Windows 11 broke my taskbar, and so I had to go back to Windows 10.
Almost timely for Halloween, my update to Windows 11 last night, brought a nasty surprise: the taskbar options “Never combine buttons” and “with labels” were removed, and what was my central productivity dashboard was replaced by something like the stale Mac dock.

Furthermore, hovering over the task button of a minimized window wouldn’t restore and foreground that window anymore. (If you never used this feature, see this short video scene here at t=87.)
Of course, telemetry analytics might have evidenced that fewer users use such powerful options. Of course, as users are being ever more patronized and stultified by restricted operating controls in the browsers or touch devices, fewer users even expect more powerful controls, and the feedback effects suggest that users want dumb controls.
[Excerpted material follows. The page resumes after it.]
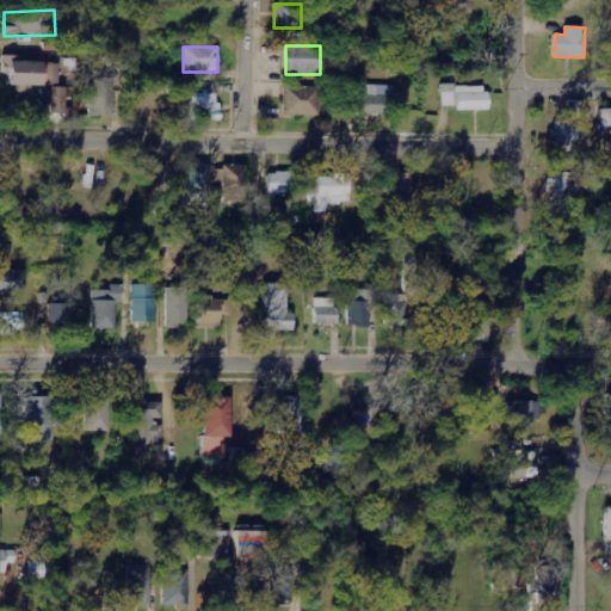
[(10,85),(43,86),(43,82),(59,82),(60,62),(10,61),(10,85)]
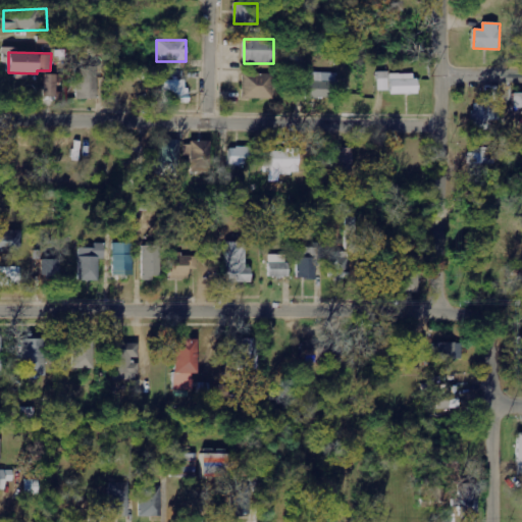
[(75,99),(97,99),(98,67),(76,67),(75,99)]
So they drifted away from powerful OS controls towards patronizing ‘sovereign posture’ apps and ended up with the miserable browser tabs mess long ago.
(How do I avoid too many open tabs, you may ask? Well, if in doubt, I drag the page’s icon from the address bar and drop it onto the desktop, which is specifically designed for temporary stuff like this that may be filed or trashed soon after.)
Combined task buttons, by contrast, destroy the affordance of the direct manipulation principle, adding an annoying intermediate step of hierarchical selection among the grouped items.
For good measure, scroll bars became so narrow that hitting them is a pain, and get broader only after hitting them. This behavior seems to be fashionable since a while on unusable websites.
I wonder if there is a pattern to be recognized from all these behaviors that might skew the ‘usability’ testing: Scroll bars that react to hitting by getting broader, links that react by changing their color only when hovering, an autohiding task bar that reappears only when approaching its hideout, or task buttons that react by offering their annoying alternatives — all this might appear obliging and responsive for the consuming users and please their craving for fidgeting and unrest and fighting boredom, but for actually working with IT, it is just the intrusive app pushing itself in between the user and her workpiece.
So I ended the spook. I did not just run away, but filed a complaint in their Feedbacks, and twittered about the problem. Perhaps you can do that, too, to show them that Windows users are not the sheep that other OSs expect.